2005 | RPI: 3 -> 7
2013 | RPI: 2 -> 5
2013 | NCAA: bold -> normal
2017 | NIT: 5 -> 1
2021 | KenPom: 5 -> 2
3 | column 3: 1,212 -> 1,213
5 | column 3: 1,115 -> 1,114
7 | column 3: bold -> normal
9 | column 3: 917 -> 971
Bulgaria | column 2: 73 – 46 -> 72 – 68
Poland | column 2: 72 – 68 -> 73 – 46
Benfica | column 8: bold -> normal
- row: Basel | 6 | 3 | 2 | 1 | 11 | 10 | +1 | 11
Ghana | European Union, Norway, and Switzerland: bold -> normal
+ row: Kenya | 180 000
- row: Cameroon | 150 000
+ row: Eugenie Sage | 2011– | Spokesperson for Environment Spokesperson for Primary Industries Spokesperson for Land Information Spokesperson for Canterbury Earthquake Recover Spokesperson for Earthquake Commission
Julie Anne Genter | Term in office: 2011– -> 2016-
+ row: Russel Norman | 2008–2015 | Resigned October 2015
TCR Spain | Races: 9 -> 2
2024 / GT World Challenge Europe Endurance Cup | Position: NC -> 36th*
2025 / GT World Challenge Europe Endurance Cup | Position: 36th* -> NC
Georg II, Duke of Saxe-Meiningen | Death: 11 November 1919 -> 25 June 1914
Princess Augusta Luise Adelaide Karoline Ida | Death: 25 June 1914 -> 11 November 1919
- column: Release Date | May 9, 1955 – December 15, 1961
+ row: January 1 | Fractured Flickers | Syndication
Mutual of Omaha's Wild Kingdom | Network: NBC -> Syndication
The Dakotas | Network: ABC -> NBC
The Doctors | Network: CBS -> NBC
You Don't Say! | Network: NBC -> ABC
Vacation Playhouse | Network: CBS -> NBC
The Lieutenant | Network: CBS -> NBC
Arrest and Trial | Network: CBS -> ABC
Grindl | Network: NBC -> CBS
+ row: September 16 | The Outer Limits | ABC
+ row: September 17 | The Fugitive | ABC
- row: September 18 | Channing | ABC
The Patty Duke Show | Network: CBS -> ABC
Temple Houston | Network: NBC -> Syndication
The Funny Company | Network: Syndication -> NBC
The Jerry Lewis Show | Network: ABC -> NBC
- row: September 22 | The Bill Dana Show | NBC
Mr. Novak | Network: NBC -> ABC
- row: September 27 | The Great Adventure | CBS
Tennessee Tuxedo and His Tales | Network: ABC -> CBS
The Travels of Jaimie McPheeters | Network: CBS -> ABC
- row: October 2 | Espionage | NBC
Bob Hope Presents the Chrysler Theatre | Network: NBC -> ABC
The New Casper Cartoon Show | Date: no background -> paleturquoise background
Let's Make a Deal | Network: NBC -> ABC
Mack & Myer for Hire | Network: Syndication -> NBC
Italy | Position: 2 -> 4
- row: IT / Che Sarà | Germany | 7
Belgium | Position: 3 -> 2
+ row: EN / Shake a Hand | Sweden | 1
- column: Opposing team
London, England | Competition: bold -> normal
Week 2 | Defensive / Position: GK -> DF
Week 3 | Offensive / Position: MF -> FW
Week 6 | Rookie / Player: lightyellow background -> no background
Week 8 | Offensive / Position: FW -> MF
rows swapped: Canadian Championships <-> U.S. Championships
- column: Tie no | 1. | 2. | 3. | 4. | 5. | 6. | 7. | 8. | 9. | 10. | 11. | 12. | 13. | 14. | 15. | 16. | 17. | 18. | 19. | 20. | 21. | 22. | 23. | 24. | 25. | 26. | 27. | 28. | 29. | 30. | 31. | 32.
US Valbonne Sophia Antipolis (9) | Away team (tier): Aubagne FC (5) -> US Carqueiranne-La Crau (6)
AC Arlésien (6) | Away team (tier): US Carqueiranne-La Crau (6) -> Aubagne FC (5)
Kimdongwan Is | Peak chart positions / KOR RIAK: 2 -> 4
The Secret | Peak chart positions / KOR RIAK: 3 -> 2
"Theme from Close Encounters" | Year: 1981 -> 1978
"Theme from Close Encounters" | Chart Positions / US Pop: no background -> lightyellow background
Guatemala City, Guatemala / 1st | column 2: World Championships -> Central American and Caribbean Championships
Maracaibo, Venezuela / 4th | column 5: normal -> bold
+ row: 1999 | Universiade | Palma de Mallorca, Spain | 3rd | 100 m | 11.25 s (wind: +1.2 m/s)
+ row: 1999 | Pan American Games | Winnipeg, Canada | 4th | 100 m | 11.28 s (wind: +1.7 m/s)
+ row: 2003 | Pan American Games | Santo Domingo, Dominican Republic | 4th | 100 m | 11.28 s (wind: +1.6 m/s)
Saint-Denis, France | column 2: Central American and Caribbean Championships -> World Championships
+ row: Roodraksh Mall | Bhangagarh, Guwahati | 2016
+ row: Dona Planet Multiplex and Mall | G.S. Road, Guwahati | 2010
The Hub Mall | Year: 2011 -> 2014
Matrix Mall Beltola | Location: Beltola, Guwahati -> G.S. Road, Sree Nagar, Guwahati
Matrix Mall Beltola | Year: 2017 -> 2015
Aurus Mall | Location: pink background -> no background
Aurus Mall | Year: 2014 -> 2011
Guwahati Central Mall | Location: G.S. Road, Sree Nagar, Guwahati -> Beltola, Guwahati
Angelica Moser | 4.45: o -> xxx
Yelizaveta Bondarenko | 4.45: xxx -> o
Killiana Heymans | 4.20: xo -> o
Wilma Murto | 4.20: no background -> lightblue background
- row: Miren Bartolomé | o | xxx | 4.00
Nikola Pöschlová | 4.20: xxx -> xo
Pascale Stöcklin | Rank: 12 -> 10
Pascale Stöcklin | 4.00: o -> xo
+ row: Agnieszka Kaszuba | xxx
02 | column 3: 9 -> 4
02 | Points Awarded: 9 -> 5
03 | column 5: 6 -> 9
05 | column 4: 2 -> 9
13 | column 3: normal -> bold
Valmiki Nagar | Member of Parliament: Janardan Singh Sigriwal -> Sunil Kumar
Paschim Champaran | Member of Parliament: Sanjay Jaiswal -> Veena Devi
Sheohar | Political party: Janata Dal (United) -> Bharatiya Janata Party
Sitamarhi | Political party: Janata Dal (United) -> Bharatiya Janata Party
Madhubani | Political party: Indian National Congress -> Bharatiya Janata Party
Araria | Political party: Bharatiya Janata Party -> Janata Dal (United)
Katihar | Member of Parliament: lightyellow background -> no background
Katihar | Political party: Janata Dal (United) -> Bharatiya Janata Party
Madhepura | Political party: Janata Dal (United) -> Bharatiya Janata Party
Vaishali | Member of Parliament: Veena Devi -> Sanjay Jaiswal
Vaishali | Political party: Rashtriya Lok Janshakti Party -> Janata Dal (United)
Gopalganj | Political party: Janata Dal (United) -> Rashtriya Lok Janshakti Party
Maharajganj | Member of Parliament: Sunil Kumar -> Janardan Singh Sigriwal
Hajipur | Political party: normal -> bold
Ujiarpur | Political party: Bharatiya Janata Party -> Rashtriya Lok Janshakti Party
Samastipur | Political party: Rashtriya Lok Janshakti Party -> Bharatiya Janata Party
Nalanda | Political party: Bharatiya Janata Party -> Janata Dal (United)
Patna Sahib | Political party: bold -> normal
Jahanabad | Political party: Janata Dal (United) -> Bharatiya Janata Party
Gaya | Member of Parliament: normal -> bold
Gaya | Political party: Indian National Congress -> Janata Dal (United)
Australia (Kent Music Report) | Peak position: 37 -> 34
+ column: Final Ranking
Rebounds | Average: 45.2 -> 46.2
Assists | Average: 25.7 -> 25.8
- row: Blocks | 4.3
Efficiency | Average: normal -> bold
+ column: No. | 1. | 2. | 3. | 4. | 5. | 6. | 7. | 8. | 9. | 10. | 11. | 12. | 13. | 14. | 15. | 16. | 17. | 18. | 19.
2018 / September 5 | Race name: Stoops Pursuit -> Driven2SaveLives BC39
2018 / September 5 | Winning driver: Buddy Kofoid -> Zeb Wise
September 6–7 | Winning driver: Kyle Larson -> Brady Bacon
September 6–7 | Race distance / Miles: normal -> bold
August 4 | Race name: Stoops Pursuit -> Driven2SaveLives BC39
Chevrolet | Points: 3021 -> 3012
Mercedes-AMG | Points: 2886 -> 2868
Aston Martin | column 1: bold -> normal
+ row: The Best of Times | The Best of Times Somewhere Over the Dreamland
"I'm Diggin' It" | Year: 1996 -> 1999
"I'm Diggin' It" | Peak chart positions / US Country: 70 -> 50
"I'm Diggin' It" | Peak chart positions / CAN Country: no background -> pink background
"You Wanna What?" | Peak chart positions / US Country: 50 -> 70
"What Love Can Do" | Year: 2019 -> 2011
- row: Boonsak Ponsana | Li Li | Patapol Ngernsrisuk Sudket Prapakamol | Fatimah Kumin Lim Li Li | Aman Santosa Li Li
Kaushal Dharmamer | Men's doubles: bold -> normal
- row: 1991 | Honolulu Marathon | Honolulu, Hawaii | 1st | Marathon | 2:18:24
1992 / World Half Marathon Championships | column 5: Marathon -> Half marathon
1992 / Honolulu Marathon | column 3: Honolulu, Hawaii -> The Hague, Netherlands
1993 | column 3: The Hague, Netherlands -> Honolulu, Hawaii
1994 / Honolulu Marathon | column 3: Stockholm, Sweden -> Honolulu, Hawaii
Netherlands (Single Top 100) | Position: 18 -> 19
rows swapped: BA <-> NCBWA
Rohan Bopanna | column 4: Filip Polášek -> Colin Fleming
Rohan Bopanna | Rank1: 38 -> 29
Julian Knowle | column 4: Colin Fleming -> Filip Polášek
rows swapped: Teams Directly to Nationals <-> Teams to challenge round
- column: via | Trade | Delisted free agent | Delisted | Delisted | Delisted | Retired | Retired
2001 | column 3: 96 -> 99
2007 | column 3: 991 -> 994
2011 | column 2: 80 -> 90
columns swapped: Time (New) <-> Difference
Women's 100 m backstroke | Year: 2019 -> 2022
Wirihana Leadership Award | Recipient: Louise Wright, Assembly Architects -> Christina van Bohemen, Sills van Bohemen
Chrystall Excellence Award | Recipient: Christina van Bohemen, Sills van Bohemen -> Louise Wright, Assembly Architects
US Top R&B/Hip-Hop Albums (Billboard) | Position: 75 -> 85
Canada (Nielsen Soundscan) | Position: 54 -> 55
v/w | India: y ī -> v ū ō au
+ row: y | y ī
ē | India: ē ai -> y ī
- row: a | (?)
+++
WHAT IS EXPECTED
Rewrite the lines from the first one through the line with "- row: Cameroon | 150 000", replacing "column 3" with "third column" and keeping everything else the same. Return only those lines.

WRITTEN RESPONSE
2005 | RPI: 3 -> 7
2013 | RPI: 2 -> 5
2013 | NCAA: bold -> normal
2017 | NIT: 5 -> 1
2021 | KenPom: 5 -> 2
3 | third column: 1,212 -> 1,213
5 | third column: 1,115 -> 1,114
7 | third column: bold -> normal
9 | third column: 917 -> 971
Bulgaria | column 2: 73 – 46 -> 72 – 68
Poland | column 2: 72 – 68 -> 73 – 46
Benfica | column 8: bold -> normal
- row: Basel | 6 | 3 | 2 | 1 | 11 | 10 | +1 | 11
Ghana | European Union, Norway, and Switzerland: bold -> normal
+ row: Kenya | 180 000
- row: Cameroon | 150 000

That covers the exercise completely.